| Entries provided |
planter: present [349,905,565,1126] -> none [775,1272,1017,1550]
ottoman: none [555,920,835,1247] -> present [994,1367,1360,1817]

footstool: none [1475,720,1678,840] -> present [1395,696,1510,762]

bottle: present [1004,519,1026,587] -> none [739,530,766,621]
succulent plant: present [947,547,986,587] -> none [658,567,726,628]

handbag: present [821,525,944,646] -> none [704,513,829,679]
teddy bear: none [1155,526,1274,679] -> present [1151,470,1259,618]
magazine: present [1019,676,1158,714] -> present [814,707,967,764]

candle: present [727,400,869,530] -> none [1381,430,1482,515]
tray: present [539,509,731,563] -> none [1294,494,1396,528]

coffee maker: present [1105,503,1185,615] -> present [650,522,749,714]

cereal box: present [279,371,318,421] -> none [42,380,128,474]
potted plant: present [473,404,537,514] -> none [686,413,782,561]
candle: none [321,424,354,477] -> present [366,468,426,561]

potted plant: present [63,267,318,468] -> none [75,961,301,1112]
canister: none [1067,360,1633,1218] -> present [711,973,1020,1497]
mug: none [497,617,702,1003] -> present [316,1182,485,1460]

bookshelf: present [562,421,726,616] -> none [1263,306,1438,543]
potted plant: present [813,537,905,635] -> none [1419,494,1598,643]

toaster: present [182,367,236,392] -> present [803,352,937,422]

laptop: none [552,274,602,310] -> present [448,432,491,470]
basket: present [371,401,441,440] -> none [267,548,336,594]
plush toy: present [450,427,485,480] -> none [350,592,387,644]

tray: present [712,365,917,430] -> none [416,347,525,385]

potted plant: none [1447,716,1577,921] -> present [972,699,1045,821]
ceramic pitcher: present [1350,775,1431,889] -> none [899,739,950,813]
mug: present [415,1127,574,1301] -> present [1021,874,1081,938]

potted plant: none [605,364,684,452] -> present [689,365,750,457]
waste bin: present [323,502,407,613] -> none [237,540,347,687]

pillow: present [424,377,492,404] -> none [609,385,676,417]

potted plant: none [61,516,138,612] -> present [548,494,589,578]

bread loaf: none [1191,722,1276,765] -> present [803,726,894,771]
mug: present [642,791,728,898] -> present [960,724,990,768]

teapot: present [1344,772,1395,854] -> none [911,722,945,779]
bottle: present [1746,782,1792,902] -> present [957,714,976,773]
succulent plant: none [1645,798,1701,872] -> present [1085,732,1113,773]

| Task details |
The answer must be all the lines above that hold the word "succulent".

| Exercise response |
succulent plant: present [947,547,986,587] -> none [658,567,726,628]
succulent plant: none [1645,798,1701,872] -> present [1085,732,1113,773]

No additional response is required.